Page excerpt:
--- --- ---
Every week, it is our duty to spend obscene amounts of time scouring Twitter for the funniest shit we can find.
And every week we narrow it down to our 15 favorite very funny tweets that popped up in our feeds.
Now, they might be from this week or they may have been retweets of some of the best tweets from long ago.
Either way, please enjoy this collection of the 15 funniest tweets we saw this week.
Teacher: the answer is 69
Me: nice 😎
Teacher: wait I messed up it’s actually 74
Me, just really likes numbers: nice 😎
— john is toast (@johnistoasted) August 20, 2018
*walks into the donut shop like I’m on the light up floor in Billie Jean*
— JC Tarp (@jctwritesstuff) August 22, 2018
Librarian: Can I help you?
Me: Yeah, I’m looking for a book about-
Librarian: Being psychic?
Me: No…
Librarian: One day that will work.
— Ian Sausage (@stephenjmolloy) August 11, 2018
[ikea date]
him: let’s go check out the beds 😉
me: *mouthful of meatballs* they sell furniture here?
— sarahdactyl (@girlnarly) August 20, 2018
Nothing is ever as funny as the next table over at the restaurant thinks it is.
— Dave Holmes (@DaveHolmes) August 20, 2018
Date: So what do you do?
Me: [repeating 7th grade for the sixth time] your mom lmaoooo
— wilson (@MediumWilly) August 20, 2018
so let me get this straight…….. the only point of life is going on like little weekend vacations ?
--- --- ---
Could you extend the weekly funny-tweets roundup past its last line? Nothing in the records is needed here.

Raw data:
--- --- ---
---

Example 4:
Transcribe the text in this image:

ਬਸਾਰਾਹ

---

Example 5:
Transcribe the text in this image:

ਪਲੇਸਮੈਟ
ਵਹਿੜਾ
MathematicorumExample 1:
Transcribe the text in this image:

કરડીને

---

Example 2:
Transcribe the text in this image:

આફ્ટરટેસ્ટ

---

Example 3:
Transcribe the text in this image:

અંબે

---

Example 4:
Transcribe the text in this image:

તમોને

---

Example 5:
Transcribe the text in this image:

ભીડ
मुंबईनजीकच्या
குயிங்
--- --- ---
Reply to the exercise:
— charlie (@chunkbardey) August 20, 2018
i wish i could fucking tap dance. i’d pull that shit out WHENEVER.
asking a lovely woman out for dinner? *tap tap tap*
bouta get mugged? *tap tap tap*
“you’ve only got two weeks to live” *tap tap sniff tap tap*
— Kal (@captainkalvis) August 23, 2018
[smugly waiting to talk during a heated argument]
Me: Oh yeah?! Well *just starts crying*
— Not Sara (@smithsara79) August 20, 2018
*Pokes little Hanson brother’s nose* MMMboop
— TuSoon Shakur (@TuSoonShakur) August 20, 2018
[olive garden]
CUSTOMER: more endless breadsticks please
WAITER: sure, be right back
[in back room]
WAITER: [holding saw] sorry, the people want their bread
JESUS: [in chains] pls not again, for the love of Dad
— Terry F (@daemonic3) August 21, 2018
Whoever invented how to pronounce the word “macabre” did a good jabre.